What the Data Says About How Break-Ins Actually Happen
Discussions of home security often focus heavily on individual products and technologies without first grounding the conversation in a clear picture of how residential break-ins actually tend to occur. Reviewing the broader pattern of available data on entry methods provides useful context for prioritizing security investments, including decisions about entry point hardware like locks.
The Front Door Remains the Most Common Entry Point
Despite a common assumption that burglars primarily target less visible entry points such as back doors or windows to avoid detection, a substantial portion of forced entries continue to occur through the front door. This pattern is generally attributed to the front door’s role as the primary access point in most home layouts, combined with the reality that many break-ins occur during daytime hours when a home appears unoccupied, reducing the perceived risk of being seen entering through the most visible part of the house compared to popular assumptions about nighttime break-ins through concealed entry points.
This pattern has direct implications for where security investment tends to provide the most value. A household that has invested heavily in securing less-trafficked entry points while leaving the front door with older or weaker hardware may be misallocating resources relative to where actual risk concentrates.
Force, Not Sophistication, Dominates Method of Entry
Available data on burglary methods consistently shows that the large majority of forced entries involve relatively unsophisticated physical force, such as kicking in a door or prying with a simple tool, rather than sophisticated lock-picking or electronic bypass techniques that receive disproportionate attention in security discussions and demonstration videos. This finding has a somewhat counterintuitive implication for evaluating lock security: the resistance of a lock and its surrounding door frame to blunt force and prying is often more relevant to real-world risk reduction than resistance to sophisticated picking techniques that are rarely employed by the population of people actually responsible for residential break-ins.
This does not mean pick resistance is irrelevant, but it does suggest that door frame reinforcement, strike plate quality, and the length and material of the bolt itself deserve at least as much attention as the electronic or mechanical sophistication of the locking mechanism when evaluating overall entry point security.
Signs of Occupancy Significantly Affect Targeting
Data on burglary targeting patterns also consistently shows that signs of occupancy, whether real or simulated, significantly reduce the likelihood a given home is targeted compared to homes displaying signs of vacancy such as accumulated deliveries, consistently drawn curtains, or a lack of any activity visible from the street. This finding is directly relevant to one of the secondary benefits often cited for smart locks and connected entry systems generally, since activity logs and remote access notifications allow homeowners or trusted contacts to more easily maintain and monitor signs of normal activity even during actual absences, such as remotely unlocking for a trusted neighbor to collect mail or check on the property.

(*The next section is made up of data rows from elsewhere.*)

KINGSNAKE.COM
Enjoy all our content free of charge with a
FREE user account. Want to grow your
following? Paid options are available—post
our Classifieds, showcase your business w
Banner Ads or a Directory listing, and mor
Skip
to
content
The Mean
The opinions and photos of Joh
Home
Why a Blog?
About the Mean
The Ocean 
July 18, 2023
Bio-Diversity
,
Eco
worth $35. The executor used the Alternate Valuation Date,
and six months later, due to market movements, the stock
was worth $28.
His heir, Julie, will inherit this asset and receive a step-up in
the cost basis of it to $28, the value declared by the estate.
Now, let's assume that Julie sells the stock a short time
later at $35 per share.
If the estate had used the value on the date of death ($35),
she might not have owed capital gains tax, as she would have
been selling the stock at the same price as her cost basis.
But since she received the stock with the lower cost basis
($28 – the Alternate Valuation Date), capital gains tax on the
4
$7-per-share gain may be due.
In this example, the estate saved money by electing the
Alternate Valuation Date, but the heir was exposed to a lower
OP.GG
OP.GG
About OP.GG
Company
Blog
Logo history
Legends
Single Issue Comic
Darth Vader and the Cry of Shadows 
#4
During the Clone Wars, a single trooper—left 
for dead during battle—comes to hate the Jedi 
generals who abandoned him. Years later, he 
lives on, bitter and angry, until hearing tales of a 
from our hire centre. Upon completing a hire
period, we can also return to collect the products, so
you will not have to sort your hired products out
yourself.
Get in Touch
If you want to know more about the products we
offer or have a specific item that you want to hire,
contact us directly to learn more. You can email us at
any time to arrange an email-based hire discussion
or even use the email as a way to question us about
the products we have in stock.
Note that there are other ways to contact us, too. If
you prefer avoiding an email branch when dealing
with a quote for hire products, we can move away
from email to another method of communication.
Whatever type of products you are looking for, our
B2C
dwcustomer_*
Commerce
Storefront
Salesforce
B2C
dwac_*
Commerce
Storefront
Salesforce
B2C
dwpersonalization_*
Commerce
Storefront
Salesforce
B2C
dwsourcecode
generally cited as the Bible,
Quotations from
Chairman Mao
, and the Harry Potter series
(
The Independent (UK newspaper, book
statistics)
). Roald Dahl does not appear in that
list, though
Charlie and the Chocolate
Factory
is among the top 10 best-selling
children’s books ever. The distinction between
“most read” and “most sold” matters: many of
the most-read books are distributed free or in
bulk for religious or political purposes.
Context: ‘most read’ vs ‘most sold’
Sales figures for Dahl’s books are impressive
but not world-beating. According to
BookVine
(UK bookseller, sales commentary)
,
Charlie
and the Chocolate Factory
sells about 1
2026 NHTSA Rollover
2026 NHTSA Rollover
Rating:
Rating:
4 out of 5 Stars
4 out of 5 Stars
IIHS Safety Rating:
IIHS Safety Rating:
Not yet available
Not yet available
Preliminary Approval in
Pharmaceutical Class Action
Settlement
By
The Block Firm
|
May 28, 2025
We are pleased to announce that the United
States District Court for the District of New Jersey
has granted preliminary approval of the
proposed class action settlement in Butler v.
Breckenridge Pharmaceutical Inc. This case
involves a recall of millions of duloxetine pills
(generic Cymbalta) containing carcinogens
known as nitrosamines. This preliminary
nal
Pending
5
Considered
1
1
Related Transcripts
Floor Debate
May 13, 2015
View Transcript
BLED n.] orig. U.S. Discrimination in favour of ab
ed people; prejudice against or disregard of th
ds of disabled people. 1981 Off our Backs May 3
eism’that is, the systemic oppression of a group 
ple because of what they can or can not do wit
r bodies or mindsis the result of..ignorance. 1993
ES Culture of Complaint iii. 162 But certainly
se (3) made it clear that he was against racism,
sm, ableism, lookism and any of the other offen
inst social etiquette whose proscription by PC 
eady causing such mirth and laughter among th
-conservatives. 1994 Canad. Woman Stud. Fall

Multi-Layer Approaches Outperform Single-Point Solutions
Perhaps the clearest overall conclusion from available burglary pattern data is that no single security measure, including a high-quality lock, functions as a complete solution on its own. Homes that combine multiple layers, such as visible security signage, adequate exterior lighting, maintained landscaping that does not provide concealment near entry points, and a genuinely strong entry lock and door frame, show meaningfully better outcomes than homes relying on any single measure in isolation, however strong that individual measure might be.
Applying This Data to Practical Decisions
For a homeowner using this data to prioritize security investments, the practical takeaways are to treat the front door as at least as high a priority as any other entry point rather than assuming it is inherently safer due to visibility, to weight physical force resistance including door frame reinforcement at least as heavily as electronic security features when evaluating a lock, to consider how a connected entry system’s activity logging and remote access features can help maintain visible signs of occupancy during genuine absences, and to think in terms of layered security measures rather than expecting any single upgrade, including a lock replacement, to meaningfully change overall risk on its own. This data-grounded approach tends to produce more effective security decisions than one driven primarily by which individual product features are most heavily marketed.